A Facebook friend of mine asked me to cover a peculiar aspect of Election Day. We’ll call him “Pat K” so that you can’t stalk him and yet he can know that I’m using his idea and thankful for it. By the way, I went to grade school and high school with Pat K, so he is an actual friend and not just a Facebook friend. I have a lot of Facebook friends, but most of them I picked up just hoping they would buy my book. I don’t even know some of them. Oh, wait, I’m not supposed to say that. Strike that out. I love each and every one of my Facebook friends like toothpicks at a corn-on-the-cob eating convention.
This wonderful Facebook friend posed the question “If someone votes absentee and then dies, does their vote still get counted?” He went on to point out that a lot of people vote and a lot of people die, so logically there must be some overlap.

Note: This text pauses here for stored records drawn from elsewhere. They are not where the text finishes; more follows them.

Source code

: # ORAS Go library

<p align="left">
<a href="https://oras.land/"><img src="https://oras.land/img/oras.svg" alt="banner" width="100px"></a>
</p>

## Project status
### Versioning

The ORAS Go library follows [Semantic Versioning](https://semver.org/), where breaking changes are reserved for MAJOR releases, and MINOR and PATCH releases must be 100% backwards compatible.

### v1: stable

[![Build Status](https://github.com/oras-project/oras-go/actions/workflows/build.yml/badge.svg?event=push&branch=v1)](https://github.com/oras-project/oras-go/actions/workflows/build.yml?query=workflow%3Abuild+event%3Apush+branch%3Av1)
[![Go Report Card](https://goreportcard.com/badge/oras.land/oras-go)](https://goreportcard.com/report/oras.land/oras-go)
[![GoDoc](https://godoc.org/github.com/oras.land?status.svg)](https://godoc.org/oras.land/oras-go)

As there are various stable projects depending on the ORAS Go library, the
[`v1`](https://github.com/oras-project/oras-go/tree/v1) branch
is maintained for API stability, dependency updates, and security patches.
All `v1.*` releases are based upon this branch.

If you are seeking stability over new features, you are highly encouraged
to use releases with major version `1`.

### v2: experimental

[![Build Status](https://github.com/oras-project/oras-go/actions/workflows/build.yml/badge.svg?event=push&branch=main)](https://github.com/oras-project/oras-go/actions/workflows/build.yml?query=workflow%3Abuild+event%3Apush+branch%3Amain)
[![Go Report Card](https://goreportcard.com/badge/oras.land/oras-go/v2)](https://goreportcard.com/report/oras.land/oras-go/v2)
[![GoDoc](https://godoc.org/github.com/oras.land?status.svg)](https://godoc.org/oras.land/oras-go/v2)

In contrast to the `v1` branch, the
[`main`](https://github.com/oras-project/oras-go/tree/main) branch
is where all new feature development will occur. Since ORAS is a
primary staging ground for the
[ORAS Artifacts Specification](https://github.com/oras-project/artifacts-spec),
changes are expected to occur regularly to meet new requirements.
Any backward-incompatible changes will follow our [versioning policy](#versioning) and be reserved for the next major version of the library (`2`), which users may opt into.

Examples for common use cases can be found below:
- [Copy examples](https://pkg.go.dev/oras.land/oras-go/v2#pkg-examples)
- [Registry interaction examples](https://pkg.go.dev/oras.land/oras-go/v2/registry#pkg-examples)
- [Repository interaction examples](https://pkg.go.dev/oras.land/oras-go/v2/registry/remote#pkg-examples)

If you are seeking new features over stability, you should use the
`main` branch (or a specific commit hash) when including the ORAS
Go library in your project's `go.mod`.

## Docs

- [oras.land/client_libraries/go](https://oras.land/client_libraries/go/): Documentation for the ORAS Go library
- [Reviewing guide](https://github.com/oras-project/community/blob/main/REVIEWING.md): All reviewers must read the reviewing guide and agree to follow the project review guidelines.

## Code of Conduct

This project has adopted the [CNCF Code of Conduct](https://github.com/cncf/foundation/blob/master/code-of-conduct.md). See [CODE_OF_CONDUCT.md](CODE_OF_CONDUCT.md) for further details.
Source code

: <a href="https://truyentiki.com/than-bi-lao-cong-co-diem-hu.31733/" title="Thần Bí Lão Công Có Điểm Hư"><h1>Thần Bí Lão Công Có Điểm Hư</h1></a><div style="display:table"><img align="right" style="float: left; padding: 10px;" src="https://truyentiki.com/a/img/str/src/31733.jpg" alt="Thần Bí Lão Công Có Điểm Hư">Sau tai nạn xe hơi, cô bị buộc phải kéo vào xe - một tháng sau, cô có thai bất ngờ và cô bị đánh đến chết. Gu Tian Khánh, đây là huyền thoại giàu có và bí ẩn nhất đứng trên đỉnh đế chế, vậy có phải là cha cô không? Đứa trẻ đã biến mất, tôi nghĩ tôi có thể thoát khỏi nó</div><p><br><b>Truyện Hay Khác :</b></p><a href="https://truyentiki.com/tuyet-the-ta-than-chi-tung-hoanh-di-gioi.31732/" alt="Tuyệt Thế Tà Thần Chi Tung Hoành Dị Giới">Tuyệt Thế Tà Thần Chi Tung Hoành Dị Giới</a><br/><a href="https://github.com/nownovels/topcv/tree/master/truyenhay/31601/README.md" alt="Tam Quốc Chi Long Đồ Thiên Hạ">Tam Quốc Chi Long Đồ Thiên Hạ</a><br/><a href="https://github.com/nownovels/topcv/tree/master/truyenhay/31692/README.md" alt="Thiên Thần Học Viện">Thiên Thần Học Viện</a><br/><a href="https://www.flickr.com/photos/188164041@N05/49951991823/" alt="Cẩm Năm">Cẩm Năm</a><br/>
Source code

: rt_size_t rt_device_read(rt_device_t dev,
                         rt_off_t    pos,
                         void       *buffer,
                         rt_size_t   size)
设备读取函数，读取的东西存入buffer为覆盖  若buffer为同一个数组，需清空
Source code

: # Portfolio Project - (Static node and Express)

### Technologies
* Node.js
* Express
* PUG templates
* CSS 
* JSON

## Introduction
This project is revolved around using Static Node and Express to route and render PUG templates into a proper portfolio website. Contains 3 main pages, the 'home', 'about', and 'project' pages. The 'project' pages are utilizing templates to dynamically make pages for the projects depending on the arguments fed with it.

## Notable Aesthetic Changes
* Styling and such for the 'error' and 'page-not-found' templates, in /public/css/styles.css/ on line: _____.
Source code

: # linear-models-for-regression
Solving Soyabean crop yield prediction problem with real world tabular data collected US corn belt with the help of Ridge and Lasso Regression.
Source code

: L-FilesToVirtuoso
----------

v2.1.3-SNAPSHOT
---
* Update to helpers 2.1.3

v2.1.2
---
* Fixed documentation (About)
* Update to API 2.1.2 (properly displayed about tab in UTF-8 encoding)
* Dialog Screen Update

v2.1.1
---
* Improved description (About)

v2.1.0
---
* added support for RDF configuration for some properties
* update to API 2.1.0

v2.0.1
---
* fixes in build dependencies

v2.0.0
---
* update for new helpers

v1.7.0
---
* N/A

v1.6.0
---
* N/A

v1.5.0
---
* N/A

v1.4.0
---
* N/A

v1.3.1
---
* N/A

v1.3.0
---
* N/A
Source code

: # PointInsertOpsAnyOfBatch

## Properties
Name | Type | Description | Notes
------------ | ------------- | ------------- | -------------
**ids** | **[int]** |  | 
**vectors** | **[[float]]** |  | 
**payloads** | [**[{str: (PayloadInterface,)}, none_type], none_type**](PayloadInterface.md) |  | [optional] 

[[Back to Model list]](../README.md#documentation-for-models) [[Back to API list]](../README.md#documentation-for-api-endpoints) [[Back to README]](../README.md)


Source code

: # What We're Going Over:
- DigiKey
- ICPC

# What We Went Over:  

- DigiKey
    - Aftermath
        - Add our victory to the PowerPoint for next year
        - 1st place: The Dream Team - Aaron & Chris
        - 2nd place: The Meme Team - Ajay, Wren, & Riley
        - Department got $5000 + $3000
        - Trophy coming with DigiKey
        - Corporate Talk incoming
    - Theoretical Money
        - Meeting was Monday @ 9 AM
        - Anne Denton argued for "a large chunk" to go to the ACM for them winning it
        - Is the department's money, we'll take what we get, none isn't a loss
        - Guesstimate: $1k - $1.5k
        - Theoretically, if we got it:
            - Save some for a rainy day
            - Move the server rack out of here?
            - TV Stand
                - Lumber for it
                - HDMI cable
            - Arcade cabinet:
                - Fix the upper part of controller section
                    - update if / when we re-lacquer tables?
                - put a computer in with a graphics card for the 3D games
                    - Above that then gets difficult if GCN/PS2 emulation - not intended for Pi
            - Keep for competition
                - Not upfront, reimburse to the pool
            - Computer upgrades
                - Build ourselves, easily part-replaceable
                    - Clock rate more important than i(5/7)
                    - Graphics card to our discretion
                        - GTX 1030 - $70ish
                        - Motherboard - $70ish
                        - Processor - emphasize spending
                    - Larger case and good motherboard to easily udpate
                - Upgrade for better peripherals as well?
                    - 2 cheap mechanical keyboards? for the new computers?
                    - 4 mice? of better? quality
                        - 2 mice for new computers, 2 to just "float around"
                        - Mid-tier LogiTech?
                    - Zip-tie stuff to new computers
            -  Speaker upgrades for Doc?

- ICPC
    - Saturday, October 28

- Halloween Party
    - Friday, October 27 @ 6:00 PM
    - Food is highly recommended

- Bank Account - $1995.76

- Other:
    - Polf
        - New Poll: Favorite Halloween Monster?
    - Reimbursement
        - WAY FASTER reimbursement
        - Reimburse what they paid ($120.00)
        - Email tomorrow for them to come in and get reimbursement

I looked into this scenario extensively. As it turns out, there is an organization that tabulates the “vote from the grave” after each election. They call themselves the “Dead Counters” which is an amusing play on “DC”. Their goal is to tabulate the votes that should be “revoked due to death” prior to the eleventh day after Election Day when the final and official count is registered and certified by each state. I found this information using Google on Wikipedia. I made a call and got a hold of their spokesperson. I attempted to conduct a short interview. They declined to answer anything on the record because I’m just a blogger and not “reputable news agency”. Actually, I made that last part up. Actually, I made up the whole thing.
I was talking to my son about this issue and he came up with the flip-side of this question. What if you vote early and then the person that you voted for passes away? Do you get to vote again? I doubt it. I think you’ll be stuck with voting for a dead guy. What if the dead guy wins the election? What if the dead guy is still a better choice than the winner?
I have too many questions for you and not nearly enough answers.
Alright, back to the first question. Someone really should count up those ballots from dead people. Do you remember a couple of elections back when the vote in Florida came down to just over five hundred votes? How many of those ballots were cast by soon-to-be-dead people? Really, think about it. It’s Florida. The average age of the population in that state is one-hundred and three. I think you really can find that on wikipedia. There were probably at least five hundred dead votes.
Because of these questions, I’ll be voting on Election Day and not a minute sooner. This way I’ll be reducing the odds of voting for a dead person by a dead person.